TASK DESCRIPTION —
In how many lines of the data does the word "height" appear? Give the number by itself.

RECORDS PROVIDED —

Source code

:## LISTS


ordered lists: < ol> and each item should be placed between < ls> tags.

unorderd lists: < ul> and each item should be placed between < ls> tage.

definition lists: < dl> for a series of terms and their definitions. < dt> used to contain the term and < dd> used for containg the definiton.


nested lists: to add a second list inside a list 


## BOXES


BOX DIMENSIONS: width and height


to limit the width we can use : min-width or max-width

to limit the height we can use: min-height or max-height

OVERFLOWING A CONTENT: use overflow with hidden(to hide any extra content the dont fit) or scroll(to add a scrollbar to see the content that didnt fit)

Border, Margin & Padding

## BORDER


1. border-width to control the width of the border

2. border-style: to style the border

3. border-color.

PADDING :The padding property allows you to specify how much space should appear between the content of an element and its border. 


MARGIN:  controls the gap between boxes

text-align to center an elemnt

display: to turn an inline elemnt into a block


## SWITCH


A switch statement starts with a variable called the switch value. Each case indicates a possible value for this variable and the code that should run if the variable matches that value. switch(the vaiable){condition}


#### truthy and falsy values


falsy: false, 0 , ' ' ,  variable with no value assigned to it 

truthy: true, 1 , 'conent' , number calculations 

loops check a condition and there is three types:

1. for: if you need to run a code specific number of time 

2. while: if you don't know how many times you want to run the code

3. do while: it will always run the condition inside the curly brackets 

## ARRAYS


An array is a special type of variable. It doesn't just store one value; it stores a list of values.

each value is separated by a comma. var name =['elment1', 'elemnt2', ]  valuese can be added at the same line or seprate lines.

TASK SOLUTION —
2